● WHAT IS REQUIRED
Could you please reproduce all the records below exactly, leaving out the images?

● DATA UNDER STUDY
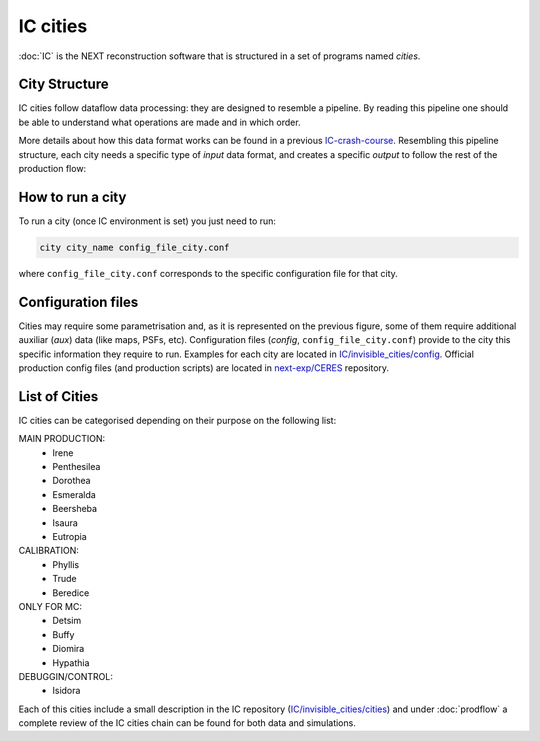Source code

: IC cities
==========

:doc:`IC` is the NEXT reconstruction software that is structured in a set of programs named *cities*.

City Structure
----------------
IC cities follow dataflow data processing: they are designed to resemble a pipeline. By reading this pipeline one should be able to understand what operations are made and in which order.

.. image:: images/pipeline.png
  :width: 650

More details about how this data format works can be found in a previous `IC-crash-course <https://github.com/mmkekic/IC-crash-course/blob/master/presentations/Dataflow.pdf>`_.
Resembling this pipeline structure, each city needs a specific type of *input* data format, and creates a specific *output* to follow the rest of the production flow:

.. image:: images/citystructure.png
  :width: 350

How to run a city
-------------------
To run a city (once IC environment is set) you just need to run:

.. code-block:: text

  city city_name config_file_city.conf

where ``config_file_city.conf`` corresponds to the specific configuration file for that city.


Configuration files
--------------------
Cities may require some parametrisation and, as it is represented on the previous figure, some of them require additional auxiliar (*aux*) data (like maps, PSFs, etc).
Configuration files (*config*, ``config_file_city.conf``) provide to the city this specific information they require to run. Examples for each city are located in `IC/invisible_cities/config <https://github.com/next-exp/IC/tree/master/invisible_cities/config>`_. Official production config files (and production
scripts) are located in `next-exp/CERES <https://github.com/next-exp/CERES>`_ repository.

.. image:: images/configfile.png
  :width: 850


List of Cities
------------------
IC cities can be categorised depending on their purpose on the following list:

MAIN PRODUCTION:
 * Irene
 * Penthesilea
 * Dorothea
 * Esmeralda
 * Beersheba
 * Isaura
 * Eutropia

CALIBRATION:
 * Phyllis
 * Trude
 * Beredice

ONLY FOR MC:
 * Detsim
 * Buffy
 * Diomira
 * Hypathia

DEBUGGIN/CONTROL:
 * Isidora

Each of this cities include a small description in the IC repository (`IC/invisible_cities/cities <https://github.com/next-exp/IC/tree/master/invisible_cities/cities>`_) and under :doc:`prodflow` a complete review of the IC cities chain can be found for both data and simulations.
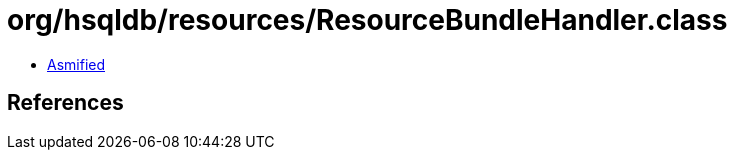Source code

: = org/hsqldb/resources/ResourceBundleHandler.class

 - link:ResourceBundleHandler-asmified.java[Asmified]

== References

● ANSWER AREA
Source code

: IC cities
==========

:doc:`IC` is the NEXT reconstruction software that is structured in a set of programs named *cities*.

City Structure
----------------
IC cities follow dataflow data processing: they are designed to resemble a pipeline. By reading this pipeline one should be able to understand what operations are made and in which order.

.. image:: images/pipeline.png
  :width: 650

More details about how this data format works can be found in a previous `IC-crash-course <https://github.com/mmkekic/IC-crash-course/blob/master/presentations/Dataflow.pdf>`_.
Resembling this pipeline structure, each city needs a specific type of *input* data format, and creates a specific *output* to follow the rest of the production flow:

.. image:: images/citystructure.png
  :width: 350

How to run a city
-------------------
To run a city (once IC environment is set) you just need to run:

.. code-block:: text

  city city_name config_file_city.conf

where ``config_file_city.conf`` corresponds to the specific configuration file for that city.


Configuration files
--------------------
Cities may require some parametrisation and, as it is represented on the previous figure, some of them require additional auxiliar (*aux*) data (like maps, PSFs, etc).
Configuration files (*config*, ``config_file_city.conf``) provide to the city this specific information they require to run. Examples for each city are located in `IC/invisible_cities/config <https://github.com/next-exp/IC/tree/master/invisible_cities/config>`_. Official production config files (and production
scripts) are located in `next-exp/CERES <https://github.com/next-exp/CERES>`_ repository.

.. image:: images/configfile.png
  :width: 850


List of Cities
------------------
IC cities can be categorised depending on their purpose on the following list:

MAIN PRODUCTION:
 * Irene
 * Penthesilea
 * Dorothea
 * Esmeralda
 * Beersheba
 * Isaura
 * Eutropia

CALIBRATION:
 * Phyllis
 * Trude
 * Beredice

ONLY FOR MC:
 * Detsim
 * Buffy
 * Diomira
 * Hypathia

DEBUGGIN/CONTROL:
 * Isidora

Each of this cities include a small description in the IC repository (`IC/invisible_cities/cities <https://github.com/next-exp/IC/tree/master/invisible_cities/cities>`_) and under :doc:`prodflow` a complete review of the IC cities chain can be found for both data and simulations.
Source code

: = org/hsqldb/resources/ResourceBundleHandler.class

 - link:ResourceBundleHandler-asmified.java[Asmified]

== References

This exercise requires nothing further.